A distributed platform enables hybrid computing
Updated March 2026
In Progress
2026
Accelerate the development and delivery of AI across the hybrid cloud
The AI innovation shift from models to AI systems that incorporate models with traditional components, and the applications built on top of these systems, represent a novel paradigm. Standards are emerging around these new concepts and interactions. We can view these trends as the beginning of a new application and protocol layer (layer 8) that leads to the evolution of middleware and platform. It creates a need to build an "operating system" for AI (AIOS) to manage and provide common services to this class of applications.
AI innovation also intensifies the need for operating such non-deterministic systems at scale while integrating them into existing ecosystems. A wave of new security threats is also emerging stemming from cloud-specific agent indeterminacy in distributed environments. These create the need for novel observability and security mechanisms.
The AIOS will support development, life-cycle management, and operations of AI workloads across the entire stack: models, tools, persistence, and applications. AIOS for enterprises will be implemented by extending and adapting an existing cloud platform rather than by building a new stack, as this allows the reuse of capabilities and best practices that provide reliability, security, and compliance.
We will deliver a hardened, enterprise-grade inference stack for OpenShift AI with a production-ready control plane, SLO-driven autoscaler, pluggable scheduler, fast model actuation, and multi-tiered kv-cache offloading for heterogeneous hardware. We will develop a simplified and consistent experience for connecting models to data and will consistently and flexibly scale AI across hybrid cloud. Storage with AI capabilities (content-aware storage) will enable storage to process data effectively for agentic AI applications. We will have an MCP platform with registry and life-cycle management; an MCP gateway for agent-tool discovery, connectivity, and access control; and MCP servers for agents to manage hybrid cloud platform and infrastructure.

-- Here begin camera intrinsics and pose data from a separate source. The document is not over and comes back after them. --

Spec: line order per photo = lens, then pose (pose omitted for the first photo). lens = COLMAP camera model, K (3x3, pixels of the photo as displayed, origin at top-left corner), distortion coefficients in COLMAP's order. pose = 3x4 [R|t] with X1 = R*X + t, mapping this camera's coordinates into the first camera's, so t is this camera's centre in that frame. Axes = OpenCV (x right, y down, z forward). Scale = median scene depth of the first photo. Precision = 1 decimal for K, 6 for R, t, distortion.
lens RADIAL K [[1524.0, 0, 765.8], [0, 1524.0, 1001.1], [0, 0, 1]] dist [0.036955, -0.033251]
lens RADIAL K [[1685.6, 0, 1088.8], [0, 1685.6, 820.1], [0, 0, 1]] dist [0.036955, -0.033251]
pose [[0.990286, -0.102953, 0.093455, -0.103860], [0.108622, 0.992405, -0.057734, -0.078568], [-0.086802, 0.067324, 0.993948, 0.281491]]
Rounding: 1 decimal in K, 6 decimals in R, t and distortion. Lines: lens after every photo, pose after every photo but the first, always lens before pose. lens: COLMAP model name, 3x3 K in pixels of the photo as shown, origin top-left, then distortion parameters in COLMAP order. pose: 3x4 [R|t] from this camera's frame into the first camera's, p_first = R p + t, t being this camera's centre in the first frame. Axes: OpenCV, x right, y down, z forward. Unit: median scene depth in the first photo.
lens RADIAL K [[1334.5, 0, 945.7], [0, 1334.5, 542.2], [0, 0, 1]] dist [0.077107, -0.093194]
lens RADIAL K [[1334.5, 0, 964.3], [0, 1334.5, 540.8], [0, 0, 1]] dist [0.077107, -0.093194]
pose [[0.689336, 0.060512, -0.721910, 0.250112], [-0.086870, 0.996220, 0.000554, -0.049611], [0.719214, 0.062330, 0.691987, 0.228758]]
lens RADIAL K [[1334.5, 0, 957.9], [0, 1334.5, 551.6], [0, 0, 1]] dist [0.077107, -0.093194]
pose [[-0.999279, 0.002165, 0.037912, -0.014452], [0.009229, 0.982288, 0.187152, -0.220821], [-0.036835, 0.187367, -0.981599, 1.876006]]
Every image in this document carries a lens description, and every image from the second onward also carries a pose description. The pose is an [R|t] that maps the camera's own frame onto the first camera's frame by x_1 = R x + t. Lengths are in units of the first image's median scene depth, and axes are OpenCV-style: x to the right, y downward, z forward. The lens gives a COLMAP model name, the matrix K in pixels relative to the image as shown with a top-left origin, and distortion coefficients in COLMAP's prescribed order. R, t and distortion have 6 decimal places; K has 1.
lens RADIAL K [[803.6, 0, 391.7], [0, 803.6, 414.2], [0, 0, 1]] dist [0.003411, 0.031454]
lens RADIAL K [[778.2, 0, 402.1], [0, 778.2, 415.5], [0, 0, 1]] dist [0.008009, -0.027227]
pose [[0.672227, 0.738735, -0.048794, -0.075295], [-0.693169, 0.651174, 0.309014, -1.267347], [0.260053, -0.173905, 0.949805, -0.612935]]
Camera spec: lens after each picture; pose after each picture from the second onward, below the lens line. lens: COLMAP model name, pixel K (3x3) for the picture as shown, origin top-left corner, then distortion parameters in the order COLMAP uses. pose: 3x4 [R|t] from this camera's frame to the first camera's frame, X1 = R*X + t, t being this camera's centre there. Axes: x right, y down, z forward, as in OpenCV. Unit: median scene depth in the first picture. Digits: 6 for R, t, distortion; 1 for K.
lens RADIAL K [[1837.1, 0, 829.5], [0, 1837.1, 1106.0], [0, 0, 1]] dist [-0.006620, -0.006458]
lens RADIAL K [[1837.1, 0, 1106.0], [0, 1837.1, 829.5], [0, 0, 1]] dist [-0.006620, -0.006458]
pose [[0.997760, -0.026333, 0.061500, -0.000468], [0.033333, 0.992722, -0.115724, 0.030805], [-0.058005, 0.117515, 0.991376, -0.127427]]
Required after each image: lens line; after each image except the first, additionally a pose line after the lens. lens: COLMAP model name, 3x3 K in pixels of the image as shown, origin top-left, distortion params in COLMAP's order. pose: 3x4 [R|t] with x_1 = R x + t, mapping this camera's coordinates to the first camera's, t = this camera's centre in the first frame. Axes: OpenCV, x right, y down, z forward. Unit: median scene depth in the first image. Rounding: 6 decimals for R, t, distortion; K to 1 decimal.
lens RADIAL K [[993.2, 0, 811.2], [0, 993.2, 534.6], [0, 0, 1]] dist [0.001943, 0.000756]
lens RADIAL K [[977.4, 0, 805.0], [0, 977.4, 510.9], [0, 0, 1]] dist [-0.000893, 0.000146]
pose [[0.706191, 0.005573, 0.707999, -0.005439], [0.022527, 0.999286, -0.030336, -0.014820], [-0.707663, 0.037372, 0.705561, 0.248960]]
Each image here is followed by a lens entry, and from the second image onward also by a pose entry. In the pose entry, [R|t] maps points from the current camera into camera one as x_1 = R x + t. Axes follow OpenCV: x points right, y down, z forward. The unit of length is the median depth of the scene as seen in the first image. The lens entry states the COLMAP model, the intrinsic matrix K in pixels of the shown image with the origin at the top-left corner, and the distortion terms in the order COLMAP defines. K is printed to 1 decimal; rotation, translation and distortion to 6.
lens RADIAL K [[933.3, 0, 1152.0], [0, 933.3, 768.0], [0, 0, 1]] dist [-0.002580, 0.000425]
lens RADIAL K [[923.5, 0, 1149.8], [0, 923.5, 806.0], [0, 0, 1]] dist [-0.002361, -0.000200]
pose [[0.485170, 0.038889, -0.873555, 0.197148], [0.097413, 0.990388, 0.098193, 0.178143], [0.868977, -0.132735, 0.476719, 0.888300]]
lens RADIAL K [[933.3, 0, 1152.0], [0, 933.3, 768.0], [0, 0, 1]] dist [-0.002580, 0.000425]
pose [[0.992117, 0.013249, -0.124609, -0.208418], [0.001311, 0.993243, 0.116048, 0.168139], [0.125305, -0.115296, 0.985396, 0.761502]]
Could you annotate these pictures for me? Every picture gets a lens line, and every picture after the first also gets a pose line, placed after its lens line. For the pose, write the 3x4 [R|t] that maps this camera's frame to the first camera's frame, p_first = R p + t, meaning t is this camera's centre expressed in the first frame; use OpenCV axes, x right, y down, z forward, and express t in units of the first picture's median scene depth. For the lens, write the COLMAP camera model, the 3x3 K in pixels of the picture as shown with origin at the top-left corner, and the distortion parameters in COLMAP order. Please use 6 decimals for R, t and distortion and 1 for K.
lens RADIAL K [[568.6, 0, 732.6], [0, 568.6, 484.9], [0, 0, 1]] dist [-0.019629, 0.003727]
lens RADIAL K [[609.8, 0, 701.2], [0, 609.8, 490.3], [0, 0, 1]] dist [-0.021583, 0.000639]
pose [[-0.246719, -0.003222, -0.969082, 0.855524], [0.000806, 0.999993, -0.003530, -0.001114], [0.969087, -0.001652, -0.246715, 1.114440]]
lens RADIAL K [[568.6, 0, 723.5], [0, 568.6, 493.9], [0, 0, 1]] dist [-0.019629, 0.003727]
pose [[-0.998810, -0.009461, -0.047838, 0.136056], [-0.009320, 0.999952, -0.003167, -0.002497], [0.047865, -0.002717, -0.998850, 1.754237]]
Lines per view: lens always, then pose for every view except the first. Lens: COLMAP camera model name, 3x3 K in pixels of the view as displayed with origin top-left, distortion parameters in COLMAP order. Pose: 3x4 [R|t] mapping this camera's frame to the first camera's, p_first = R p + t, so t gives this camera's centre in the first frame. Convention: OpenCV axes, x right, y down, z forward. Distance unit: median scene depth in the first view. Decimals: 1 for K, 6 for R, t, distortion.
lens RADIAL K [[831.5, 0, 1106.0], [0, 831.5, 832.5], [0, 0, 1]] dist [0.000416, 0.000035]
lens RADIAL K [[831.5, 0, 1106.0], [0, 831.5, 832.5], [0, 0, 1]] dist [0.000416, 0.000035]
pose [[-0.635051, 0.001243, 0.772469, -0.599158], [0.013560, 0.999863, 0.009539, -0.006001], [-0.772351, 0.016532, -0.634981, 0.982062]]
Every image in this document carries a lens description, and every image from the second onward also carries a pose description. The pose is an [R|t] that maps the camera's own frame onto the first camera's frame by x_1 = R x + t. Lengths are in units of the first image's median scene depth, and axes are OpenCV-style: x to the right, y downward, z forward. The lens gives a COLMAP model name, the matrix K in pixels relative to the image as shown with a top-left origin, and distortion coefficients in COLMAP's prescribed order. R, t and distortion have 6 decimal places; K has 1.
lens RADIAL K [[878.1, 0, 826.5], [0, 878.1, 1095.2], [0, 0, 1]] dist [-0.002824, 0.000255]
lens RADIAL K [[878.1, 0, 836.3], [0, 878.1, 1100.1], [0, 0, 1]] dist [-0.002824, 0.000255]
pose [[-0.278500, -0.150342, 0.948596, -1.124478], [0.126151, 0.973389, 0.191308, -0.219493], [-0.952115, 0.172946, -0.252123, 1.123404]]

Focused AI agents will assist with system operation by generating recommendations and remediations that build on top no/low-code techniques, supporting humans in the loop for change request approvals. AI agents will be able to define (code) development and operations guard-rails, observe their effectiveness in live systems autonomously, and fine-tune as needed. The ability to continuously and intelligently assess applications and operations against benchmark expectations will yield richer visibility into operations risk and deliver higher trust and confidence in AI agents in operations.
We will deliver trusted agent identity support for agent-tool authorization flows based on existing and emerging standards. We will implement best-of-class security by integrating IBM enterprise security tools with AIOS to achieve identity management for agents; data protection; security posture management; and governance, risk, and compliance.
Data-centric workloads will drive the need for batch inference using smaller-scale models to support various ingest and analytic flows in which millions of records or documents need to be processed. These scales also have significant cost implications, further driving the need for efficient bulk inference with bursty demand. Finally, the need for low-latency inference associated with data access will continue to drive the push of inference into data repositories.
Our integrated AI agent platform will have agent life-cycle and layer-8 interconnect for security, safety, metering, quality enforcement, and observability, including seamless interactions of humans into agent life-cycle and operations. The llm-d "inference brain" will provide core scheduling, kv cache management, and autoscaling logic behind platform-agnostic APIs with key enterprise features for security and multi-tenancy.
It will integrate with AI hardware like AIU Spyre. KV-cache-optimized storage will improve inference performance and cost.